Como as mulheres que fazem sexo com mulheres podem se prevenir contra o HPV?

As mulheres que fazem sexo com mulheres não costumam se prevenir em relações sexuais.

Por motivos óbvios, as mulheres não usam camisinha nas relações sexuais. E não esperem de mim, orientarem vocês a usarem papel filme durante o sexo oral.

Mas a inexistência de uma proteção de barreira pode trazer muita ansiedade e medo em ter relações com outra mulher.

Realmente o HPV é um organismo altamente infectante. É possível infectar-se com uma única exposição. O simples contato com a pele ou mucosa infectados é suficiente para se contaminar com o vírus.

Mulheres que fazem sexo com mulheres também apresentam o risco de adquirir HPV. Seja através do contato de mucosa da vulva com outra vulva, do contato com mão contaminada, através do sexo oral ou através do compartilhamento de brinquedos sexuais.

É muito difícil, mesmo para um casal heterossexual se prevenir de uma infecção por esse vírus, pois a camisinha promove uma proteção apenas parcial contra HPV.

A camisinha não é 100% eficaz na prevenção contra HPV.

A melhor forma de prevenção contra HPV é através da vacinação, preferencialmente antes do início da atividade sexual.

Todo homem e toda mulher até os 26 anos de idade devem ser vacinados.

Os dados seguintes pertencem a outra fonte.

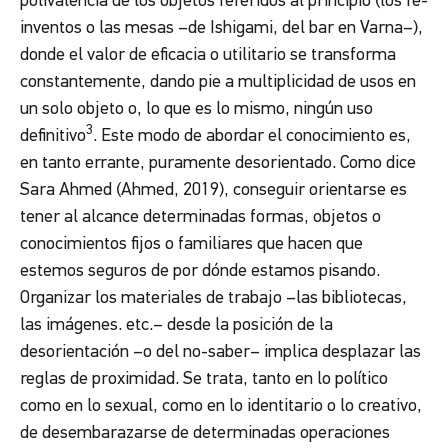
polivalencia de los objetos referidos al principio (los re-
inventos o las mesas –de Ishigami, del bar en Varna–),
donde el valor de eficacia o utilitario se transforma
constantemente, dando pie a multiplicidad de usos en
un solo objeto o, lo que es lo mismo, ningún
uso
3
definitivo
. Este modo de abordar el conocimiento es,
en tanto errante, puramente desorientado. Como dice
Sara Ahmed (Ahmed, 2019), conseguir orientarse es
tener al alcance determinadas formas, objetos o
conocimientos fijos o familiares que hacen que
estemos seguros de por dónde estamos pisando.
Organizar los materiales de trabajo –las bibliotecas,
las imágenes. etc.– desde la posición de la
desorientación –o del no-saber– implica desplazar las
reglas de proximidad. Se trata, tanto en lo político
como en lo sexual, como en lo identitario o lo creativo,
de desembarazarse de determinadas operaciones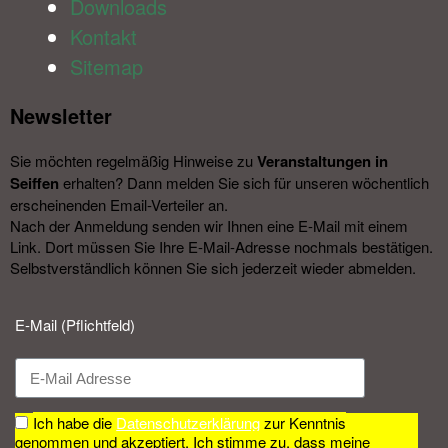
Downloads
Kontakt
Sitemap
Newsletter​
Sie möchten regelmäßig Hinweise zu
Veranstal­tungen in
Seiffen
erhalten? Dann melden Sie sich für unseren wöchentlich
erscheinenden Email-Verteiler an.
Nach der Anmeldung senden wir Ihnen eine E-Mail mit einem
Link. Dort müssen Sie Ihre E-Mail-Adresse nochmals bestätigen.
Selbstverständlich können Sie sich jederzeit wieder abmelden.​
E-Mail (Pflichtfeld)
Ich habe die
Datenschutzerklärung
zur Kenntnis
genommen und akzeptiert. Ich stimme zu, dass meine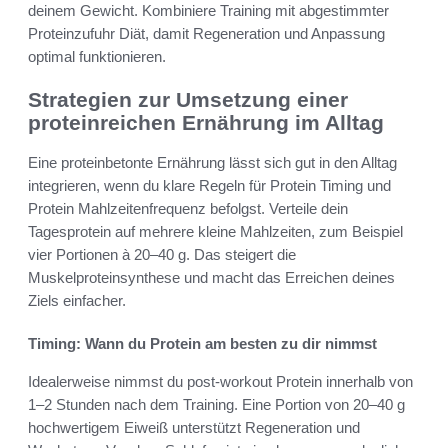
deinem Gewicht. Kombiniere Training mit abgestimmter
Proteinzufuhr Diät, damit Regeneration und Anpassung
optimal funktionieren.
Strategien zur Umsetzung einer
proteinreichen Ernährung im Alltag
Eine proteinbetonte Ernährung lässt sich gut in den Alltag
integrieren, wenn du klare Regeln für Protein Timing und
Protein Mahlzeitenfrequenz befolgst. Verteile dein
Tagesprotein auf mehrere kleine Mahlzeiten, zum Beispiel
vier Portionen à 20–40 g. Das steigert die
Muskelproteinsynthese und macht das Erreichen deines
Ziels einfacher.
Timing: Wann du Protein am besten zu dir nimmst
Idealerweise nimmst du post-workout Protein innerhalb von
1–2 Stunden nach dem Training. Eine Portion von 20–40 g
hochwertigem Eiweiß unterstützt Regeneration und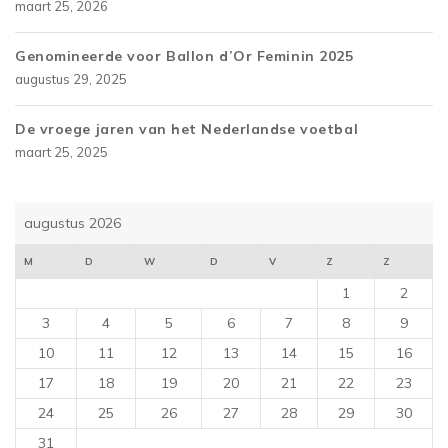
maart 25, 2026
Genomineerde voor Ballon d’Or Feminin 2025
augustus 29, 2025
De vroege jaren van het Nederlandse voetbal
maart 25, 2025
augustus 2026
M
D
W
D
V
Z
Z
1
2
3
4
5
6
7
8
9
10
11
12
13
14
15
16
17
18
19
20
21
22
23
24
25
26
27
28
29
30
31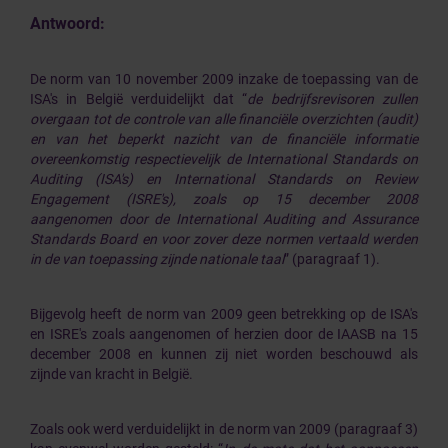
Antwoord:
De
norm van 10 november 2009 inzake de toepassing van de
ISA's in België
verduidelijkt dat “
de bedrijfsrevisoren zullen
overgaan tot de controle van alle financiële overzichten (audit)
en van het beperkt nazicht van de financiële informatie
overeenkomstig respectievelijk de International Standards on
Auditing (ISA's) en International Standards on Review
Engagement (ISRE's), zoals op 15 december 2008
aangenomen door de International Auditing and Assurance
Standards Board en voor zover deze normen vertaald werden
in de van toepassing zijnde nationale taal
” (paragraaf 1).
Bijgevolg heeft de norm van 2009 geen betrekking op de ISA's
en ISRE's zoals aangenomen of herzien door de IAASB na 15
december 2008 en kunnen zij niet worden beschouwd als
zijnde van kracht in België.
Zoals ook werd verduidelijkt in de norm van 2009 (paragraaf 3)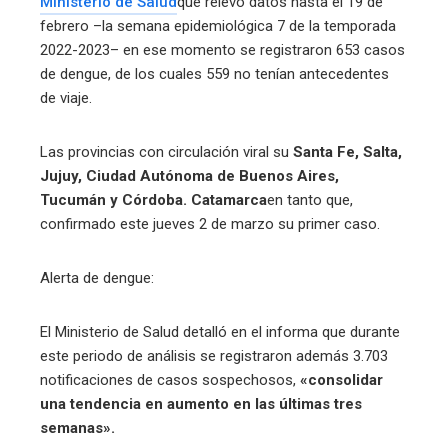
Ministerio de Salud
que relevó datos hasta el 19 de
febrero –la semana epidemiológica 7 de la temporada
2022-2023– en ese momento se registraron 653 casos
de dengue, de los cuales 559 no tenían antecedentes
de viaje.
Las provincias con circulación viral su
Santa Fe, Salta,
Jujuy, Ciudad Autónoma de Buenos Aires,
Tucumán y Córdoba. Catamarca
en tanto que,
confirmado este jueves 2 de marzo su primer caso.
Alerta de dengue:
El Ministerio de Salud detalló en el informa que durante
este periodo de análisis se registraron además 3.703
notificaciones de casos sospechosos,
«consolidar
una tendencia en aumento en las últimas tres
semanas».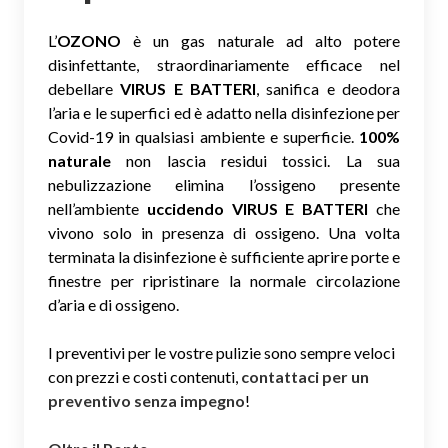
L’
OZONO
è un gas naturale ad alto potere
disinfettante, straordinariamente efficace nel
debellare
VIRUS E BATTERI
, sanifica e deodora
l’aria e le superfici ed è adatto nella disinfezione per
Covid-19 in qualsiasi ambiente e superficie.
100%
naturale
non lascia residui tossici.
La sua
nebulizzazione elimina l’ossigeno presente
nell’ambiente
uccidendo VIRUS E BATTERI
che
vivono solo in presenza di ossigeno. Una volta
terminata la disinfezione è sufficiente aprire porte e
finestre per ripristinare la normale circolazione
d’aria e di ossigeno.
I preventivi per le vostre pulizie sono sempre veloci
con prezzi e costi contenuti,
contattaci per un
preventivo senza impegno
!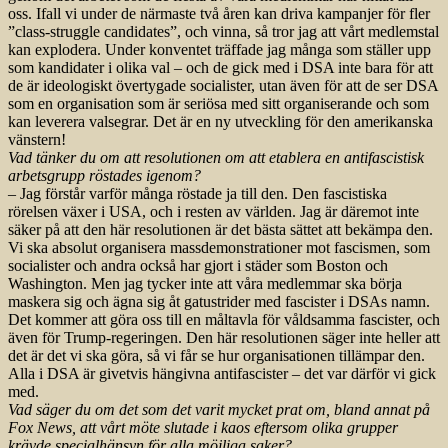
oss. Ifall vi under de närmaste två åren kan driva kampanjer för fler
”class-struggle candidates”, och vinna, så tror jag att vårt medlemstal
kan explodera. Under konventet träffade jag många som ställer upp
som kandidater i olika val – och de gick med i DSA inte bara för att
de är ideologiskt övertygade socialister, utan även för att de ser DSA
som en organisation som är seriösa med sitt organiserande och som
kan leverera valsegrar. Det är en ny utveckling för den amerikanska
vänstern!
Vad tänker du om att resolutionen om att etablera en antifascistisk
arbetsgrupp röstades igenom?
– Jag förstår varför många röstade ja till den. Den fascistiska
rörelsen växer i USA, och i resten av världen. Jag är däremot inte
säker på att den här resolutionen är det bästa sättet att bekämpa den.
Vi ska absolut organisera massdemonstrationer mot fascismen, som
socialister och andra också har gjort i städer som Boston och
Washington. Men jag tycker inte att våra medlemmar ska börja
maskera sig och ägna sig åt gatustrider med fascister i DSAs namn.
Det kommer att göra oss till en måltavla för våldsamma fascister, och
även för Trump-regeringen. Den här resolutionen säger inte heller att
det är det vi ska göra, så vi får se hur organisationen tillämpar den.
Alla i DSA är givetvis hängivna antifascister – det var därför vi gick
med.
Vad säger du om det som det varit mycket prat om, bland annat på
Fox News, att vårt möte slutade i kaos eftersom olika grupper
krävde specialhänsyn för alla möjliga saker?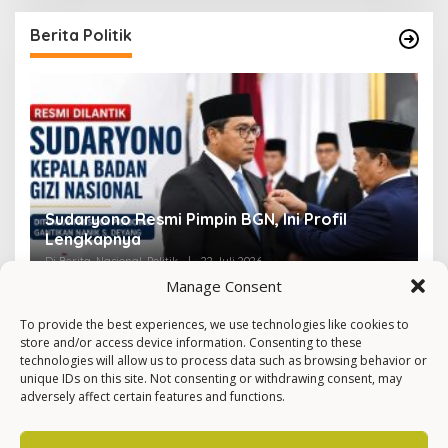
Berita Politik
Viral! Amien Rais Singgung Prabowo, Ini
4
Faktanya
Ir
Di Berita, Nasional, Politik, Viral
|
2 Mei 2026
Di 
Manage Consent
To provide the best experiences, we use technologies like cookies to
store and/or access device information. Consenting to these
technologies will allow us to process data such as browsing behavior or
unique IDs on this site. Not consenting or withdrawing consent, may
adversely affect certain features and functions.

Após essa idade, devemos avaliar o risco de cada pessoa quanto a possibilidade de uma nova infecção por HPV.

O HPV é transmitido apenas quando as verrugas estão aparentes?

Sabe-se que a verruga genital é altamente contagiosa.

Evite o contato direto com as lesões de condiloma (verrugas).

Evite compartilhamento de brinquedos eróticos, o ideal é que cada uma tenha o seu. Esses brinquedos não devem ser compartilhados.

O risco de transmissão através do contato de uma mão contaminada com a área genital é baixo, mas existe!

O risco de transmissão orogenital também é baixo.

As lesões subclínicas, aquelas que são detectadas apenas pelo exame de Papanicolau e pela colposcopia, têm menor poder de transmissão, e o risco exato de transmissão ainda necessita de mais estudos.

O HPV pode ser transmitido por fluídos corporais?

Não. A transmissão do HPV se dá através do contato direto com a pele ou mucosa infectados.

Para ocorrer a transmissão é necessário que ocorra o contato direto com uma pele ou mucosa infectados por HPV.

Já tratei as verrugas (condilomas). Ainda posso transmitir HPV para minha parceira?

Na ausência de lesões verrucosas, o risco de transmissão do HPV é bem menor. Mas como falei anteriormente, o risco de transmissão na ausência de lesões visíveis a olho nu ainda é assunto que necessita de mais estudo por parte da ciência.

Não me canso de repetir: NÃO TENHAM MEDO DO VÍRUS HPV.

Oito em cada 10 mulheres apresentam infecção por HPV. O que não pode ocorrer é deixar de fazer o diagnóstico das lesões causadas por esse vírus, pois se essas lesões não apresentarem a cura espontânea, elas deverão ser tratadas para evitar o câncer de colo do útero.

O que posso deixar de conselho para vocês é o seguinte: Sigam suas vidas, sejam felizes, transem muito, mas não esqueçam de fazer seus exames para prevenção do câncer de colo do útero.

Essa prevenção se faz através dos Exames de Papanicolau e, se possível através da realização de testes para detecção da presença o vírus no colo do útero, pelos exames de captura híbrida ou PCR com genotipagem.

Em resumo, mulheres que fazem sexo com mulheres devem realizar seu exame de Papanicolau da mesma forma que mulheres que fazem sexo com homens.